Usefulness of myocardial blush grade early and late after primary coronary angioplasty for acute myocardial infarction in predicting left ventricular function

Wissenschaftlicher Artikel/Review - 01.11.2003

Bereiche
PubMed

Zitation
Hoffmann R, Haager P, Arning J, Christott P, Radke P, Blindt R, Ortlepp J, Lepper W, Hanrath P. Usefulness of myocardial blush grade early and late after primary coronary angioplasty for acute myocardial infarction in predicting left ventricular function.
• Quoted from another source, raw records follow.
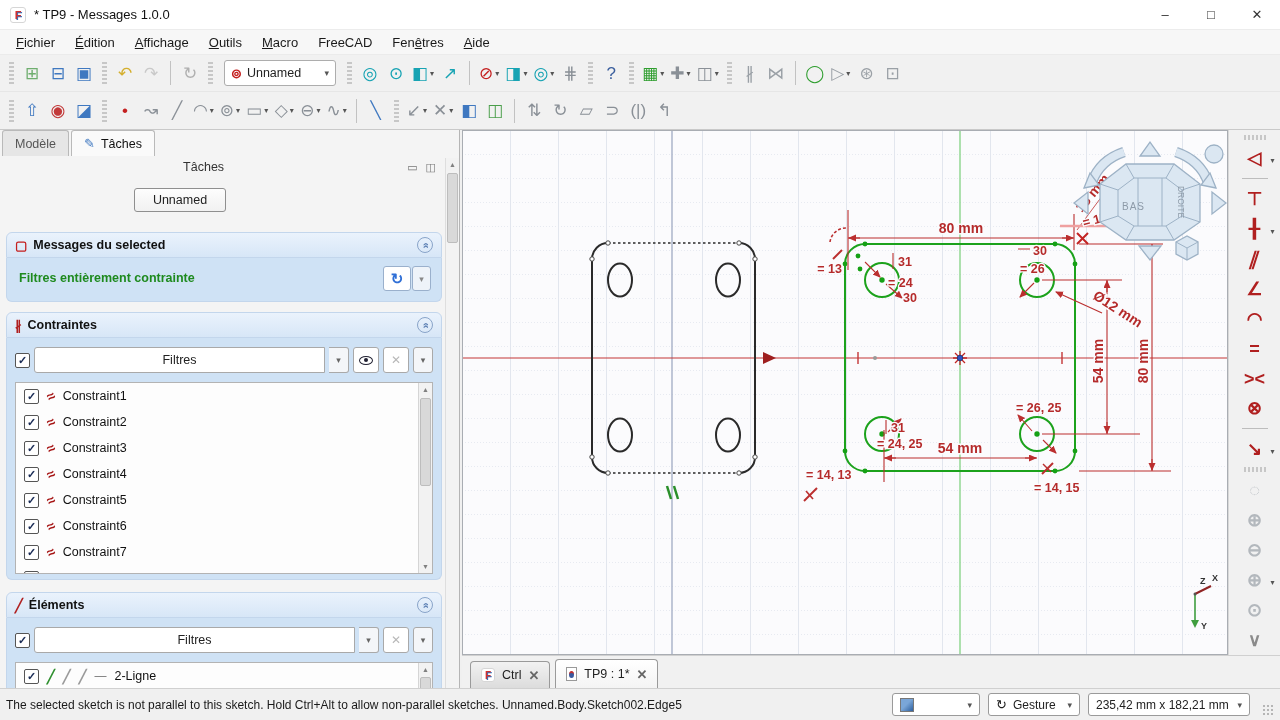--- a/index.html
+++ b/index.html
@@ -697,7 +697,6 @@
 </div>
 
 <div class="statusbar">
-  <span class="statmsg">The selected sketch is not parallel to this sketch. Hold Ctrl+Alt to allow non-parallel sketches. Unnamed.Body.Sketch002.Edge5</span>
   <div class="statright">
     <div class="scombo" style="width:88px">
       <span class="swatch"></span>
The American journal of cardiology 2003; 92:1015-9.
Art
Wissenschaftlicher Artikel/Review (Englisch)
Zeitschrift
The American journal of cardiology 2003; 92
Veröffentlichungsdatum
01.11.2003
ISSN (Druck)
0002-9149
Seiten
1015-9
Kurzbeschreibung/Zielsetzung

This study sought to analyze the evolution of myocardial perfusion during follow-up after primary angioplasty for acute myocardial infarction (AMI) and relate it to final left ventricular (LV) function. In 101 patients with a first AMI, angiographic myocardial blush grade (MBG) was analyzed immediately after intervention and at follow-up 7.5 +/- 5.6 months later. Cine ventriculography was performed at follow-up angiography to define LV function. Five patients had occluded stents or flow-limiting restenosis. In the remaining patients, myocardial perfusion at follow-up, as defined by MBG, was persistently abnormal in 19 patients (20%), had become normalized from previously abnormal MBG in 30 patients (31%), remained normal in 40 patients (42%), and deteriorated from normal to abnormal in 7 patients (7%). Patients with improvement of abnormal blush determined immediately after intervention to normal blush at follow-up (n = 30) compared with patients with persistently abnormal blush (n = 19) had a better LV ejection fraction at follow-up (53.7 +/- 11.1 vs. 37.4 +/- 9.7%, p <0.001). Evolution of MBG had a better predictive value for LV ejection fraction at follow-up than acute MBG only. Multivariate analysis proved evolution of MBG from AMI to follow-up to be an independent predictor of LV function (R(2) = 0.177, p <0.001) in addition to the initial size of jeopardized myocardium as defined by the sum of ST-segment elevation (R(2) = 0.138, p = 0.001) and infarct location (R(2) = 0.044, p = 0.033). In conclusion, tissue reperfusion after angioplasty for AMI is characterized by frequent improvement over time, as indicated by repeated MBG analysis. Patients with recovery of perfusion have better, final LV function.